AutoBench: Automating LLM Evaluation through Reciprocal Peer Assessment
This provides a scalable, contamination-resistant alternative for continuously evaluating evolving language models, addressing a key bottleneck in LLM assessment.
The authors tackled the problem of static LLM benchmarks suffering from test-set contamination and limited adaptability by developing AutoBench, a fully automated framework that uses reciprocal peer assessment where models generate tasks, compete, and judge each other. Their experiments showed strong correlations with established benchmarks (78% with MMLU-Pro and 63% with GPQA) and that multi-judge designs outperform single-judge baselines.

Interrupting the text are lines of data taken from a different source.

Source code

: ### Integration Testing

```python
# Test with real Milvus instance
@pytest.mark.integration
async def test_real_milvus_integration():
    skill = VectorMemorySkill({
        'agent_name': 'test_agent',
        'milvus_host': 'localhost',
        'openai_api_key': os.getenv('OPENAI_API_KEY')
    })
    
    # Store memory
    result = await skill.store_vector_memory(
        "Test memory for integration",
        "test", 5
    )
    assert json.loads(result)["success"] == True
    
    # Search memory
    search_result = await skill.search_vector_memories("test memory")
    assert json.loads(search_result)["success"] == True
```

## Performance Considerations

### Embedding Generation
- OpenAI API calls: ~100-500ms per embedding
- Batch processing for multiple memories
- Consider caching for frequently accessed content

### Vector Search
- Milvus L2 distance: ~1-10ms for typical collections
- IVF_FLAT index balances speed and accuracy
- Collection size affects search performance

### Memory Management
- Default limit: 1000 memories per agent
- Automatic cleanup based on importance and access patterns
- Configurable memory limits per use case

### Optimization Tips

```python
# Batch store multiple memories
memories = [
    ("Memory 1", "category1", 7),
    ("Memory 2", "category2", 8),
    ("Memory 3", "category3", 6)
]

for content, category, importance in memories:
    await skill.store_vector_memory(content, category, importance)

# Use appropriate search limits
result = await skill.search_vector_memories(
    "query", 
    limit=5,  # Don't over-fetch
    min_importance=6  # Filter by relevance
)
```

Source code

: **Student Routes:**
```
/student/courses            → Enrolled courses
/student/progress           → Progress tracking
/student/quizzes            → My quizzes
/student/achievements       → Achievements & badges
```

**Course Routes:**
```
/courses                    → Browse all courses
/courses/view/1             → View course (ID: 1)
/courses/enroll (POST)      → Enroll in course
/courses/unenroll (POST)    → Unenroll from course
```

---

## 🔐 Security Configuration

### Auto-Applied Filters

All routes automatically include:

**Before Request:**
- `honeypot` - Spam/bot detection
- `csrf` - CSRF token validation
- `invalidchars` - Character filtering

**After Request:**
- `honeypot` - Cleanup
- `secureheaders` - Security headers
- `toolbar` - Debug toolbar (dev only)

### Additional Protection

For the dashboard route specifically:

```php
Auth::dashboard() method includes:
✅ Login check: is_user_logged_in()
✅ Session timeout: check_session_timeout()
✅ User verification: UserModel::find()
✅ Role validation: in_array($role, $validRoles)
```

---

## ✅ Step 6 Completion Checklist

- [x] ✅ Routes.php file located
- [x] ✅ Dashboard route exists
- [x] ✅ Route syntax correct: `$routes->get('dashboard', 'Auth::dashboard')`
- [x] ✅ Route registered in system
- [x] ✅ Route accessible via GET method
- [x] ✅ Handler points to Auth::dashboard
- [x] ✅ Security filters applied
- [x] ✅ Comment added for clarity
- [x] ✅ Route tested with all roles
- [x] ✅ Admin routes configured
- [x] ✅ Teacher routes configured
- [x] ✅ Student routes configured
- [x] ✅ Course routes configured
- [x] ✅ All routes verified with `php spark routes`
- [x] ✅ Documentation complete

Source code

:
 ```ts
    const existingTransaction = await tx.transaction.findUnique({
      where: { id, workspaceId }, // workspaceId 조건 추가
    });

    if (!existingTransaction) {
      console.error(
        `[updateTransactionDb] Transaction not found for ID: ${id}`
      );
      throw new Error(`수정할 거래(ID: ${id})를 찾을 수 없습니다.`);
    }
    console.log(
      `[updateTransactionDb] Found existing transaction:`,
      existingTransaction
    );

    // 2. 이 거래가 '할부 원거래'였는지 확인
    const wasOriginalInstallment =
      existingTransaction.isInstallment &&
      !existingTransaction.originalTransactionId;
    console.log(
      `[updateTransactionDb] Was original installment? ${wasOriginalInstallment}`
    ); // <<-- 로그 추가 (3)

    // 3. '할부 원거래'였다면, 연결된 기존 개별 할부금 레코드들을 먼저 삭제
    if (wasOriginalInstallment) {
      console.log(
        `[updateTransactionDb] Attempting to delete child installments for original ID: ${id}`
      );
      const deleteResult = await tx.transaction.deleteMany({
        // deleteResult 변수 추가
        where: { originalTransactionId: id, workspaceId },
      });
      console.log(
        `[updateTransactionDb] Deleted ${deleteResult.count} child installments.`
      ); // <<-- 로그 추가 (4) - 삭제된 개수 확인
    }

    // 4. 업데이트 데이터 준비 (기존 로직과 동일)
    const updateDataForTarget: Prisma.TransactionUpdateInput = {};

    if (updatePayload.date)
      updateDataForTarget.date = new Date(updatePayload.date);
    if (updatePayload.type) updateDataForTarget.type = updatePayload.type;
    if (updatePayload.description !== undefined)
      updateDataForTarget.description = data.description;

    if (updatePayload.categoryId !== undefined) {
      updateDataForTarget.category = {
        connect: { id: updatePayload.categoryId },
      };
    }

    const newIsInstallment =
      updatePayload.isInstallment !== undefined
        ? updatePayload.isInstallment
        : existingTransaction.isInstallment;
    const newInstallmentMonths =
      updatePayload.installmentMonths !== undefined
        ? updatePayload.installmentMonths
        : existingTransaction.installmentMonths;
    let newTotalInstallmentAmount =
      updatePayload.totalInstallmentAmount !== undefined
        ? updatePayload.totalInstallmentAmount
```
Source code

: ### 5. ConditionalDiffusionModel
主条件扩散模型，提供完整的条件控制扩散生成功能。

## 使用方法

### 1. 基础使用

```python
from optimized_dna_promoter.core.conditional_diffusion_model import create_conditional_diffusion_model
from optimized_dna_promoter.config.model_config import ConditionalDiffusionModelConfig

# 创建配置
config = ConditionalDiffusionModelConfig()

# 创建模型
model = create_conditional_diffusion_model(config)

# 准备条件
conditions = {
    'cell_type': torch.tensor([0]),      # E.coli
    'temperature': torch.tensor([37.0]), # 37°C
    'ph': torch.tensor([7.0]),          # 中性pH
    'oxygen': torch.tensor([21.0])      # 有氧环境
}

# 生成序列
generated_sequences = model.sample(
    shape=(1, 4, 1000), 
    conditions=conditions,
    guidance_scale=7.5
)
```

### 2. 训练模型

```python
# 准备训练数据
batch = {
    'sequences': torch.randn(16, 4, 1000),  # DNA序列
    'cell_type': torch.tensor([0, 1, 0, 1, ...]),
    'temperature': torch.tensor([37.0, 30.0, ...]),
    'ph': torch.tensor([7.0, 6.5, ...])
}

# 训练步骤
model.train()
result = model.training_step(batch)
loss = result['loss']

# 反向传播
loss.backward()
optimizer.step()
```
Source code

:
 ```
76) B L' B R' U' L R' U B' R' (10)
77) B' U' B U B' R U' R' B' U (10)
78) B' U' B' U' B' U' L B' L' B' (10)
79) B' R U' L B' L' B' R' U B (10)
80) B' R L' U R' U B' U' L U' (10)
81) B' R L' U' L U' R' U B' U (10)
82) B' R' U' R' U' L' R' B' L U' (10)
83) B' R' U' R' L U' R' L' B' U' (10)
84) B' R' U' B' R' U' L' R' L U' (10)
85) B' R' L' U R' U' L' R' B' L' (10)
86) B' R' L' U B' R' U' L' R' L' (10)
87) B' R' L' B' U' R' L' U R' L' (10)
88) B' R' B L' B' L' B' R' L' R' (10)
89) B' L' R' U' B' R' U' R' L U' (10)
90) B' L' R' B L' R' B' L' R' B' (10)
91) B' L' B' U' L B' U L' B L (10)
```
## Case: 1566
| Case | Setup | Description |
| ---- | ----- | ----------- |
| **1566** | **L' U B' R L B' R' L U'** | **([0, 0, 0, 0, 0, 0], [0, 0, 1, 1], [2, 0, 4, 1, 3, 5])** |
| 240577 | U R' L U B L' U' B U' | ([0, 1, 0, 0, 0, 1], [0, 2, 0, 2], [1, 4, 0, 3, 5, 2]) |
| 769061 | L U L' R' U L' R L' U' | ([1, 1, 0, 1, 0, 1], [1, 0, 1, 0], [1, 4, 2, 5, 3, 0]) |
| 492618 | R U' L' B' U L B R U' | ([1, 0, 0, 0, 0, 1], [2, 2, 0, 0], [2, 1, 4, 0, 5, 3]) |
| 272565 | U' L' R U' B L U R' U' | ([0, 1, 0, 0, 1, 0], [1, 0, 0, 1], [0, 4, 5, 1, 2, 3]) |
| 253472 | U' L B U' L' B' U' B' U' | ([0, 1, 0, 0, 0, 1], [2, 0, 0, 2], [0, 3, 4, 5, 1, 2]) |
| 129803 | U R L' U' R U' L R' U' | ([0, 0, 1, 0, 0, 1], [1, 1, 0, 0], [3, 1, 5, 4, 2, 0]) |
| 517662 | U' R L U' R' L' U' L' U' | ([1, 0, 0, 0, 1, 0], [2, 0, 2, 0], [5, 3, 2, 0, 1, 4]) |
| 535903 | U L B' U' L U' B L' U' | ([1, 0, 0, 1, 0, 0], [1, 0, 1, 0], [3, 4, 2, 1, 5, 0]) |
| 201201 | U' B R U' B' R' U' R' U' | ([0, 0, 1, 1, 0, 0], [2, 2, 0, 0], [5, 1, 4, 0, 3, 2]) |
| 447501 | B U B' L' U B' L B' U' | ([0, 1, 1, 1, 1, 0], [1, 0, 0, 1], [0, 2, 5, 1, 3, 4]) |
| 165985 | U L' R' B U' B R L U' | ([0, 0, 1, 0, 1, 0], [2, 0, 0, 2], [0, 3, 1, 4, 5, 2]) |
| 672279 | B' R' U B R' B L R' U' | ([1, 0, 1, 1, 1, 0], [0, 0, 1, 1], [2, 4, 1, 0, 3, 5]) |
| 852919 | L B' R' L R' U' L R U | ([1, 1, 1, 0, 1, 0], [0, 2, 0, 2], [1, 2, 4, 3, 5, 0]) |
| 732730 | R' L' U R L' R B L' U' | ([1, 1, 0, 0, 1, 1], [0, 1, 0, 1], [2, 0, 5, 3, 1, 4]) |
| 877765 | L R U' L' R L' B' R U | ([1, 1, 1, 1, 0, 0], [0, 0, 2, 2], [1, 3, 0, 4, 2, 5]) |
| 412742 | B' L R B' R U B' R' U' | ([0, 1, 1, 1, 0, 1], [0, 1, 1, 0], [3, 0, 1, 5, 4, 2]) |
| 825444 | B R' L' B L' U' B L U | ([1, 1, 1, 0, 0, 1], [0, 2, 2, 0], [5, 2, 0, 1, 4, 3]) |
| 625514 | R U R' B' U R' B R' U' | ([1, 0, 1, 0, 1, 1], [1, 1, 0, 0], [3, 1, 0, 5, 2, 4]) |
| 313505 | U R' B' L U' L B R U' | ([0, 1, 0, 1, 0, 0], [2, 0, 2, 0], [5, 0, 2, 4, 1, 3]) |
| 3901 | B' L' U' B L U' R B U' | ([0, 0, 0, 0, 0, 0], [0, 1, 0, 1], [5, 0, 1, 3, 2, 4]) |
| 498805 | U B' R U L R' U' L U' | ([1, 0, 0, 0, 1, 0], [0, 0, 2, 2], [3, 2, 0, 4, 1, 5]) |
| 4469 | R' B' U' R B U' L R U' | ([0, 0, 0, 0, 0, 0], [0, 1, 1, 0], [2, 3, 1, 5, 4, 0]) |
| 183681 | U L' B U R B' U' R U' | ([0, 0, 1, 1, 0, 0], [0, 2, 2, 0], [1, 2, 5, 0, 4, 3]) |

We present AutoBench, a fully automated and self-sustaining framework for evaluating Large Language Models (LLMs) through reciprocal peer assessment. This paper provides a rigorous scientific validation of the AutoBench methodology, originally developed as an open-source project by eZecute S.R.L.. Unlike static benchmarks that suffer from test-set contamination and limited adaptability, AutoBench dynamically generates novel evaluation tasks while models alternately serve as question generators, contestants, and judges across diverse domains. An iterative weighting mechanism amplifies the influence of consistently reliable evaluators, aggregating peer judgments into consensus-based rankings that reflect collective model agreement. Our experiments demonstrate strong correlations with established benchmarks including MMLU-Pro and GPQA (respectively 78\% and 63\%), validating this peer-driven evaluation paradigm. The multi-judge design significantly outperforms single-judge baselines, confirming that distributed evaluation produces more robust and human-consistent assessments. AutoBench offers a scalable, contamination-resistant alternative to static benchmarks for the continuous evaluation of evolving language models.